The FCRA amendment lays down certain conditions for NGOs such as 1) Mandatory production of the Aadhaar card for registration under the FCRA, 2) NGOs and recipients to open a new FCRA account at a specified branch of the State Bank of India in New Delhi as a “one-point entry” for foreign donations, 3) Limit of usable foreign contribution for administrative expenses from 50% to 20% and 4) Prevents the transfer of foreign funding to any other person.
What were the arguments put forth by the petitioners?
Firstly, these amendments suffered from ambiguity, over-governance and violated their fundamental rights.
Secondly, they put a blanket ban on the capacity of intermediary organizations in India to distribute foreign donations to smaller and less visible NGOs.
Thirdly, there is no rational link between designating a particular branch of a bank with the objective of preserving national interest.
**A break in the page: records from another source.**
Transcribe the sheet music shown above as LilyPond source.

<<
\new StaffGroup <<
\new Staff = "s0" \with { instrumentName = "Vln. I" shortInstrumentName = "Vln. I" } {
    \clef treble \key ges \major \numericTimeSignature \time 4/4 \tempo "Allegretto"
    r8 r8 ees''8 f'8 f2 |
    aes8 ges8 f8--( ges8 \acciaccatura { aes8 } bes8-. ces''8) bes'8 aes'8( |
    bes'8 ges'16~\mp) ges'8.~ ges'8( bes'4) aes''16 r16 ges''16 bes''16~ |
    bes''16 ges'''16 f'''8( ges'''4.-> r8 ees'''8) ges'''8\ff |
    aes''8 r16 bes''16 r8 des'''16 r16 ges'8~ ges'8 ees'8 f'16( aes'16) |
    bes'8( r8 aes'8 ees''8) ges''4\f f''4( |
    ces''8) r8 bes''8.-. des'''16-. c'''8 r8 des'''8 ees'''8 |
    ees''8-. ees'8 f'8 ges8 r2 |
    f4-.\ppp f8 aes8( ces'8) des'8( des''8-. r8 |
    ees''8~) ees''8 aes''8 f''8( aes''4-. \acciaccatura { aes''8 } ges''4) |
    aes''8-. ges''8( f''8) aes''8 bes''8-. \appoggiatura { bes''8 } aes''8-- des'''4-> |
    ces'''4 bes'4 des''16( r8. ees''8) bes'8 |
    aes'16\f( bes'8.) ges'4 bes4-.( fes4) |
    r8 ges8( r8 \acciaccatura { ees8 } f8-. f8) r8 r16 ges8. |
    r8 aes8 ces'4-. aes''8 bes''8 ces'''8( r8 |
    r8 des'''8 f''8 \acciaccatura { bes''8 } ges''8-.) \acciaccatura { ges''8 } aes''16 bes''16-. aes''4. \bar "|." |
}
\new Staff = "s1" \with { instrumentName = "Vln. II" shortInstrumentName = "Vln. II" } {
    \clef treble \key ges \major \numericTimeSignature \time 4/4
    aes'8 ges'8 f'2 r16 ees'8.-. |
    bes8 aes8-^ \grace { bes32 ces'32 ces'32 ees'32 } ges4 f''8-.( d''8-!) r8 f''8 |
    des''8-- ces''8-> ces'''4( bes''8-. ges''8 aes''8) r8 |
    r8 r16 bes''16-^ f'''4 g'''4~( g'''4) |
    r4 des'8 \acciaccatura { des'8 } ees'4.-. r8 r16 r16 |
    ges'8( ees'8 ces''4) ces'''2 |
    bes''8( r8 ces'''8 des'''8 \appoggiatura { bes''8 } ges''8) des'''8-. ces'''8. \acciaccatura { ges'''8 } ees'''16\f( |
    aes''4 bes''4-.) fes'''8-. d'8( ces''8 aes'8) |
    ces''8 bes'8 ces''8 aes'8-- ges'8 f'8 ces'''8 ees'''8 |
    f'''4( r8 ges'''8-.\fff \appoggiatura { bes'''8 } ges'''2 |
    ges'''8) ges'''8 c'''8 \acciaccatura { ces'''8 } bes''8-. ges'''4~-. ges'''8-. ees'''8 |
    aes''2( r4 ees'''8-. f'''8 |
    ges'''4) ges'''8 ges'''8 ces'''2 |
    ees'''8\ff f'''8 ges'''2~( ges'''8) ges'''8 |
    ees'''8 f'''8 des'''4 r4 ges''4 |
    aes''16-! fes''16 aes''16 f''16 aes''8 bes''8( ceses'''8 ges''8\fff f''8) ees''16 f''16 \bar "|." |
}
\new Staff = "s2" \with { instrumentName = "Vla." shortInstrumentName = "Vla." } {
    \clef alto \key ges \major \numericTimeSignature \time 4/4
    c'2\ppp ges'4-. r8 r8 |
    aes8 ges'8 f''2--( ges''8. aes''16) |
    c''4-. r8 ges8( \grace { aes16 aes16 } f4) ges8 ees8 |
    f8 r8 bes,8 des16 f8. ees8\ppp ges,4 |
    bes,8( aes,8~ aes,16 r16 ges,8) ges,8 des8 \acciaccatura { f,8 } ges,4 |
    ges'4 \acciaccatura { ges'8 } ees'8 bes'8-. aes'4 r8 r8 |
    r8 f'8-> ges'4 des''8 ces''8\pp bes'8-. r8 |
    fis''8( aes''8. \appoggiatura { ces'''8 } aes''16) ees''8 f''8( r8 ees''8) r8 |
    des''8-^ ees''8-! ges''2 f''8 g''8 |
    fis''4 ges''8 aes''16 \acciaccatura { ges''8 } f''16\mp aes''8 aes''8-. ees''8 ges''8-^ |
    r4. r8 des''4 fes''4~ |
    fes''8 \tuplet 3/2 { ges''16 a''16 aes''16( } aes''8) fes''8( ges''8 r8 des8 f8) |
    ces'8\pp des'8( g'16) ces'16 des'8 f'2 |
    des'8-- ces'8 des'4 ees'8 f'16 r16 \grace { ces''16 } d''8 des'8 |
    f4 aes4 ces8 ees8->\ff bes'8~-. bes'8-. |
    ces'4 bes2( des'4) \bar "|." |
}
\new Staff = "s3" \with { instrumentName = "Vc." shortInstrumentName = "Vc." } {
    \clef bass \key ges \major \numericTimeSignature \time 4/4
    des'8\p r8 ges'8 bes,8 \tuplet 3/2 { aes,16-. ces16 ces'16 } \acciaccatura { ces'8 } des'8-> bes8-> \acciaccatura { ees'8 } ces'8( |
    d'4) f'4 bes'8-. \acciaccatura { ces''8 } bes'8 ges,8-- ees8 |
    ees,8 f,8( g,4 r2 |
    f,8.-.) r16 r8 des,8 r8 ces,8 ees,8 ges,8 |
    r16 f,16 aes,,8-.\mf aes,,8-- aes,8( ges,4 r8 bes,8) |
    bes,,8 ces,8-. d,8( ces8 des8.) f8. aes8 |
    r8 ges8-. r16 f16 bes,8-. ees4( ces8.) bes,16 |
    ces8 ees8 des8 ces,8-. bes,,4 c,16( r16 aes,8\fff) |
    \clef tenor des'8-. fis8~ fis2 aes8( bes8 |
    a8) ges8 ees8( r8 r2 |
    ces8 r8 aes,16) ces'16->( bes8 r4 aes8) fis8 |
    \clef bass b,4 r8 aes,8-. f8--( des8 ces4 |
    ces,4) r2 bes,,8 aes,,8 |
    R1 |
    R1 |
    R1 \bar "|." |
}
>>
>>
What did the Government say regarding FCRA?
The amendments were needed:
To Prevent Interference: The amendments were necessary to prevent foreign state and non-state actors from interfering with the country’s polity and internal matters.
To prevent malpractices by NGOs: The changes are also needed to prevent malpractices by NGOs and the diversion of foreign funds.
Monitor Flow of Funds: The provision of having one designated bank for receiving foreign funds is aimed at making it easier to monitor the flow of funds.
What did the Supreme Court say regarding FCRA?
The Supreme Court upheld the constitutional validity of the Foreign Contribution (Regulation) Amendment Act, 2020 or FCRA Act on following grounds:
– No one has a fundamental or absolute right to receive foreign contributions.
– Amendments only provide a strict regulatory framework to moderate the inflow of foreign funds into the country.
– Free and uncontrolled inflow of foreign funds has the potential to impact the socio-economic structure and polity of the country.
– Permitting the inflow of foreign funds is a matter of policy of the State-backed by law. Hence, it is open for a state to have a regime that may completely prohibit receipt of foreign donations, as there are no absolute rights to receive foreign donations.
– Inconvenience to a party is not a ground to challenge the constitutionality of a provision that mandates the opening of FCRA accounts in the designated bank.
However, the court read down one of the provisions of the 2020 FCRA Amendment Act, which mandated the production of Aadhaar card for registration. The court allowed the office-bearers of NGOs to use their Indian passports as an identification documents.